** Information supplied follows **

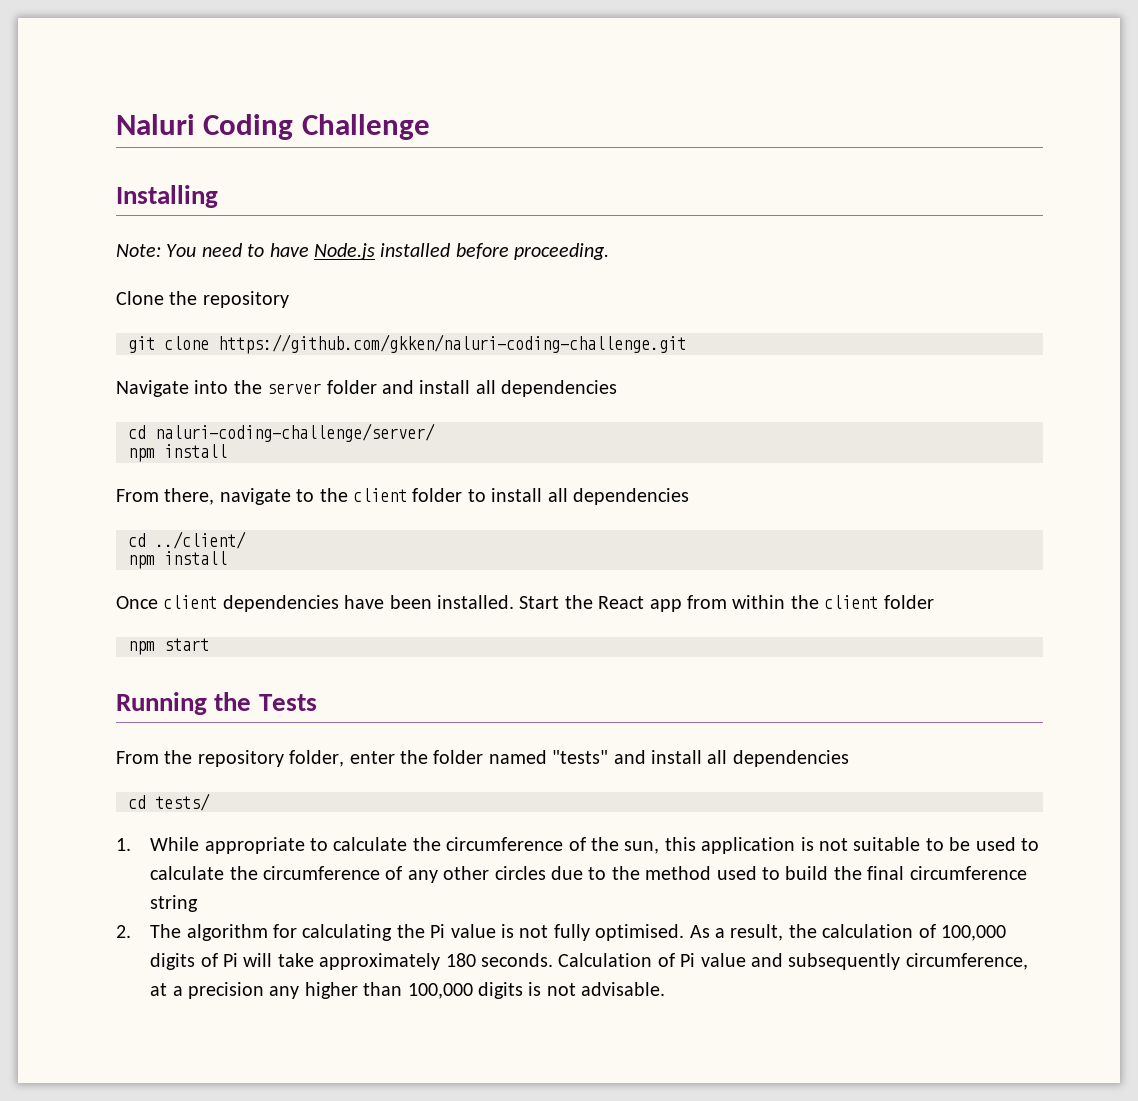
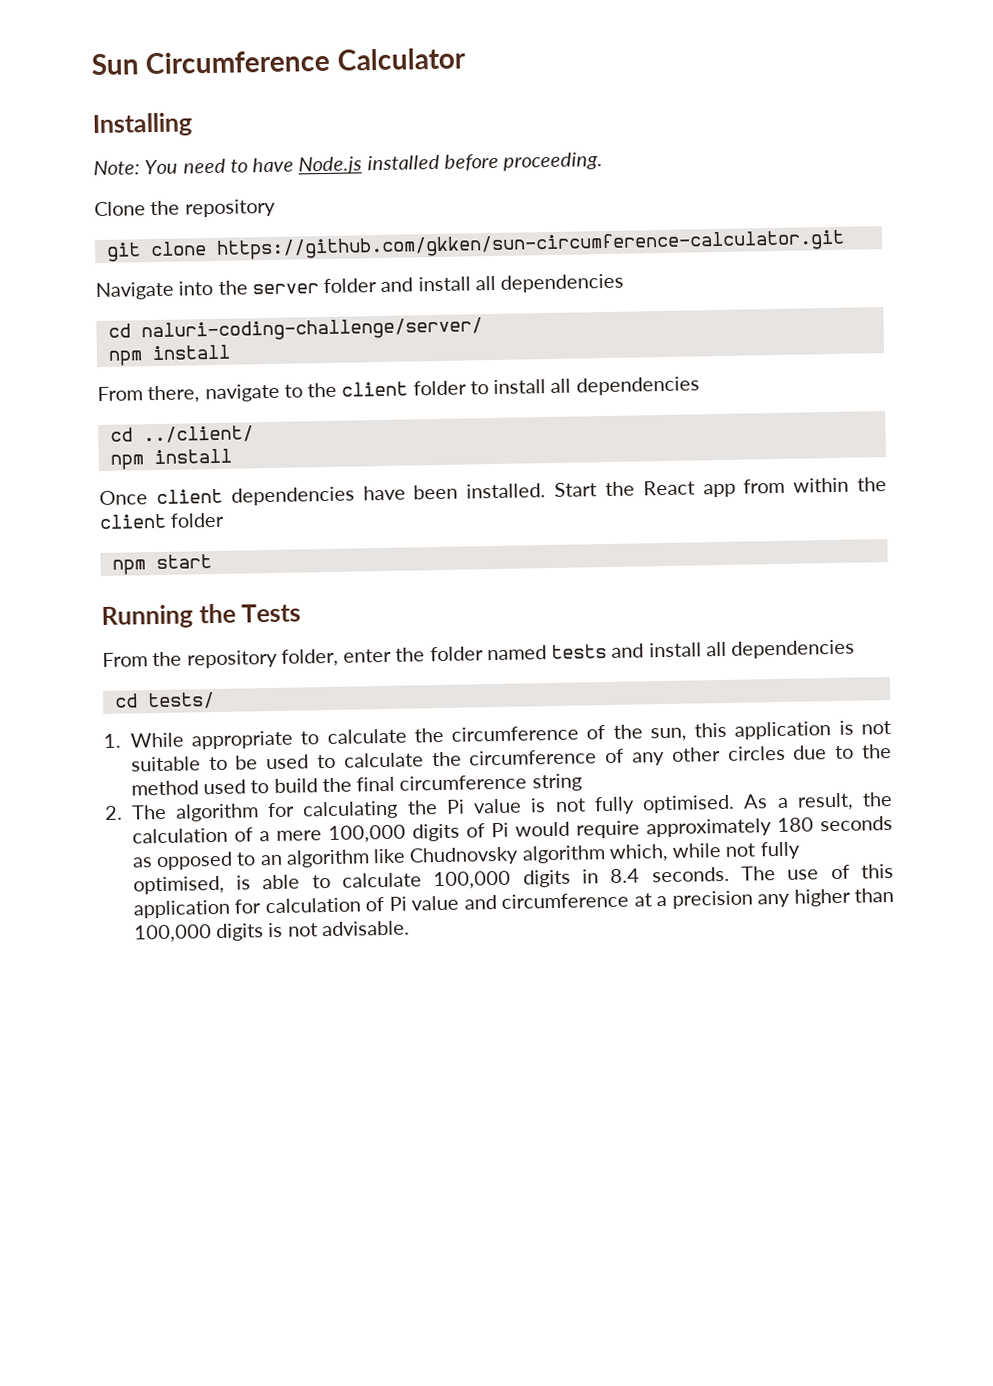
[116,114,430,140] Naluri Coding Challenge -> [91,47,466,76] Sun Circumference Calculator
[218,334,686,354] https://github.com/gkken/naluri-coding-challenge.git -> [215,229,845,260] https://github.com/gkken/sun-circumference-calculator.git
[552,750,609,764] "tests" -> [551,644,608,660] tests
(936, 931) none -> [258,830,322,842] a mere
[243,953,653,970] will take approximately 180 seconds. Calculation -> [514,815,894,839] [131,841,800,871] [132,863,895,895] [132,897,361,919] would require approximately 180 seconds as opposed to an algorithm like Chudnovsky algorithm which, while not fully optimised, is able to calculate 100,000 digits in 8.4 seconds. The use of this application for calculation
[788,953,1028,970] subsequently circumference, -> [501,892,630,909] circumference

** End of Information supplied **

§ **Task instructions**
Your copy should match the records word for word, with the pictures removed.

§ **Result below**
[116,114,430,140] Naluri Coding Challenge -> [91,47,466,76] Sun Circumference Calculator
[218,334,686,354] https://github.com/gkken/naluri-coding-challenge.git -> [215,229,845,260] https://github.com/gkken/sun-circumference-calculator.git
[552,750,609,764] "tests" -> [551,644,608,660] tests
(936, 931) none -> [258,830,322,842] a mere
[243,953,653,970] will take approximately 180 seconds. Calculation -> [514,815,894,839] [131,841,800,871] [132,863,895,895] [132,897,361,919] would require approximately 180 seconds as opposed to an algorithm like Chudnovsky algorithm which, while not fully optimised, is able to calculate 100,000 digits in 8.4 seconds. The use of this application for calculation
[788,953,1028,970] subsequently circumference, -> [501,892,630,909] circumference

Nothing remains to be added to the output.